NumPy and pandas

Load packages

import numpy as np
import pandas as pd

# pandas options
pd.set_option('mode.copy_on_write', True)  # pandas 2.0
pd.options.display.float_format = '{:.2f}'.format  # pd.reset_option('display.float_format')
pd.options.display.max_rows = 7  # max number of rows to display

# NumPy options
np.set_printoptions(precision = 2, suppress=True)  # suppress scientific notation

Numpy & pandas

Python 언어는 수치 계산을 위해 디자인되지 않았기 때문에, 데이터 분석에 대한 효율적이고 빠른 계산이 요구되면서 C/C++이라는 언어로 구현된 NumPy (Numerical Python)가 탄생하였고, Python 생태계 안에 통합되었음. 기본적으로 Python 언어 안에 새로운 언어라고 볼 수 있음. 데이터 사이언스에서의 대부분의 계산은 NumPy의 ndarray (n-dimensioal array)와 수학적 operator들을 통해 계산됨.

데이터 사이언스가 발전함에 따라 단일한 floating-point number들을 성분으로하는 array들의 계산에서 벗어나 칼럼별로 다른 데이터 타입(string, integer, object..)을 포함하는 tabular 형태의 데이터를 효율적으로 처리해야 할 필요성이 나타났고, 이를 다룰 수 있는 새로운 언어를 NumPy 위에 개발한 것이 pandas임. 이는 기본적으로 Wes Mckinney에 의해 독자적으로 개발이 시작되었으며, 디자인적으로 불만족스러운 점이 지적되고는 있으나 데이터 사이언스의 기본적인 언어가 되었음.

NumPy와 pandas에 대한 자세한 내용은 Python for Data Analysis, 3E by Wes McKinney 참고

NumPy는 Ch.4 & appendices

NumPy

수학적 symbolic 연산에 대한 구현이라고 볼 수 있으며,
행렬(matrix) 또는 벡터(vector)를 ndarray (n-dimensional array)이라는 이름으로 구현함.
- 사실상 정수(int)나 실수(float)의 한가지 타입으로 이루어짐.
- 고차원의 arrays 가능
가령, 다음과 같은 행렬 연산이 있다면,
\(\begin{bmatrix}1 & 2 \\ 3 & 4 \\ 5 & 6 \end{bmatrix} \begin{bmatrix}2 \\ -1 \end{bmatrix} = \begin{bmatrix}0 \\ 2 \\ 4 \end{bmatrix}\)

A = np.array([[1, 2],
              [3, 4],
              [5, 6]]) # 3x2 matrix
X = np.array([[2],
              [-1]]) # 2x1 matrix

A.dot(X)  # 또는 A @ X: matrix multiplication

array([[0],
       [2],
       [4]])

Vector vs.

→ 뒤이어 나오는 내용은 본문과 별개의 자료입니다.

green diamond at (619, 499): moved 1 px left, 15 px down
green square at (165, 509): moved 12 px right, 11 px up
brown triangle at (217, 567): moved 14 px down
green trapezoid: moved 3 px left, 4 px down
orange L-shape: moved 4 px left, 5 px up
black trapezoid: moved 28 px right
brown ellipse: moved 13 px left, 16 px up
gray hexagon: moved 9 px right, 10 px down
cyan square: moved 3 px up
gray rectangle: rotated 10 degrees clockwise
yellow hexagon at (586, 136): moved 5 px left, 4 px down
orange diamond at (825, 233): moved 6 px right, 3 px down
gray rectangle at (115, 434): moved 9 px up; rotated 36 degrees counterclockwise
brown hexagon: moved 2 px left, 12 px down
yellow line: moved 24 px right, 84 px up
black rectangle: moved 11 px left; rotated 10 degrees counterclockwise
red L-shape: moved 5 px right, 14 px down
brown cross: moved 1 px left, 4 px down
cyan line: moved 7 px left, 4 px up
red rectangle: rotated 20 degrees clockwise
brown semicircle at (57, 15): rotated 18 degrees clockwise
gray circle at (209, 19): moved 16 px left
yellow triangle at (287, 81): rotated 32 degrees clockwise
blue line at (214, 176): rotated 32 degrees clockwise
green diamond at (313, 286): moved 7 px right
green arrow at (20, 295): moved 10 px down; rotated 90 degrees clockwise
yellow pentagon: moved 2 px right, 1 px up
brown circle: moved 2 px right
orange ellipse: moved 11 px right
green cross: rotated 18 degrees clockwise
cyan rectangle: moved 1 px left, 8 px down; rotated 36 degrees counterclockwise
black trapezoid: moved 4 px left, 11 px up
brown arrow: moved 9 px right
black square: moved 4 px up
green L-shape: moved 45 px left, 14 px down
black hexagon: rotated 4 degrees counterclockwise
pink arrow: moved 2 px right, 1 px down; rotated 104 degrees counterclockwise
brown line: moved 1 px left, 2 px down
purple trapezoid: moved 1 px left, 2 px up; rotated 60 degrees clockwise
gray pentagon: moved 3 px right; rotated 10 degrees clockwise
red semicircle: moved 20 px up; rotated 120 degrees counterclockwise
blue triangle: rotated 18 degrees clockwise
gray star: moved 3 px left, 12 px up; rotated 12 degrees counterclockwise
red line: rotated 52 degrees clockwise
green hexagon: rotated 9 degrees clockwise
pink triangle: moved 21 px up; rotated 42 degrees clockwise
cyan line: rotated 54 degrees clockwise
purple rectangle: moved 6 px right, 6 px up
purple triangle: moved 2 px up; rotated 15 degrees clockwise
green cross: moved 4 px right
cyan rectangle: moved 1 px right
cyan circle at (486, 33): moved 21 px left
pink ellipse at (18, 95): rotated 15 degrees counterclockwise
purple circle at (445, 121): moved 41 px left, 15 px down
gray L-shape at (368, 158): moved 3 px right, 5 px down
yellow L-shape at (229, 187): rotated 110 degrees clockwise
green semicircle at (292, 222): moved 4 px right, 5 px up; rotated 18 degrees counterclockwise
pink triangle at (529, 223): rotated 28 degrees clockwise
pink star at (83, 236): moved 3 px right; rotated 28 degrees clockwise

Matrix

arr_1d = np.array([0, 2, 4]) # 1-dim array: vector
arr_1d.reshape(3, 1) # 3x1 matrix

array([[0],
       [2],
       [4]])

자연스러운 연산 가능

A + A      # element-wise addition
2 * A - 1  # braodcasting
np.exp(A)  # element-wise

Python vs. NumPy 연산

a = 2**31 - 1
print(a)
print(a + 1)

2147483647
2147483648

a = np.array([2**31 - 1], dtype='int32')
print(a)
print(a + 1)

[2147483647]
[-2147483648]

계산의 효율성을 위해 여러 데이터 타입이 존재

Source: Ch.4 in Python for Data Analysis (3e) by Wes McKinney

pandas

Series & DataFrame

Series

1개의 칼럼으로 이루어진 데이터 포멧: 1d numpy array에 labels을 부여한 것으로 볼 수 있음.
DataFrame의 각 칼럼들을 Series로 이해할 수 있음.

Source: Practical Data Science

DataFrame

각 칼럼들이 한 가지 데이터 타입으로 이루어진 tabular형태 (2차원)의 데이터 포맷

각 칼럼은 기본적으로 한 가지 데이터 타입인 것이 이상적이나, 다른 타입이 섞여 있을 수 있음
NumPy의 2차원 array의 각 칼럼에 labels을 부여한 것으로 볼 수도 있으나, 여러 다른 기능들이 추가됨
NumPy의 경우 고차원의 array를 다룰 수 있음: ndarray
- 고차원의 DataFrame과 비슷한 것은 xarray가 존재
Labels와 index를 제외한 데이터 값은 거의 NumPy ndarray로 볼 수 있음
(pandas.array 존재)

Source: Practical Data Science

ndarray <> DataFrame

df = pd.DataFrame(A, columns=["A1", "A2"])
df

# 데이터 값들은 NumPy array
df.values # 또는 df.to_numpy()

array([[1, 2],
       [3, 4],
       [5, 6]])

type(df)

pandas.core.frame.DataFrame

DataFrame의 연산

NumPy의 ndarray들이 연산되는 방식과 동일하게 series나 DataFrame들의 연산 가능함

df + 2 * df
np.log(df)

NumPy의 데이터 타입을 확장

pandas extension types

Vectorized operation

반복문을 명시적으로 작성하지 않고도 배열 전체에 대해 연산이 수행 가능

Python의 기본 리스트를 사용할 때는 각 요소에 대해 반복문(for loop)이나 list comprehension을 사용해야 하지만, NumPy의 vectorized operation은

속도: 수십 배에서 수백 배까지 빠름
코드 간결성: 반복문 없이 수학적 표현 그대로 작성 가능
메모리 효율성: 내부적으로 최적화된 메모리 접근

vectorized operation이 빠른 이유

Pre-compiled C code: NumPy의 내부 연산은 C/C++로 작성되어 컴파일된 코드로 실행됨
Contiguous memory: 데이터가 메모리에 연속적으로 배치되어 있어 캐시 효율성이 높음
SIMD (Single Instruction, Multiple Data): 현대 CPU의 벡터 연산 명령어를 활용하여 한 번의 명령으로 여러 데이터를 동시에 처리
No Python overhead: Python interpreter의 오버헤드(타입 체크, 함수 호출 등)를 반복하지 않음

반면, Python의 list comprehension은: - 각 요소마다 Python interpreter를 거쳐야 함 - 타입 체크와 메모리 할당이 반복적으로 발생 - 최적화되지 않은 메모리 접근 패턴

제곱 계산 비교

# 큰 데이터 생성
n = 1_000_000
python_list = list(range(n))
numpy_array = np.arange(n)

print(f"python_list: {python_list[:10]}")
print(f"numpy_array: {numpy_array[:10]}")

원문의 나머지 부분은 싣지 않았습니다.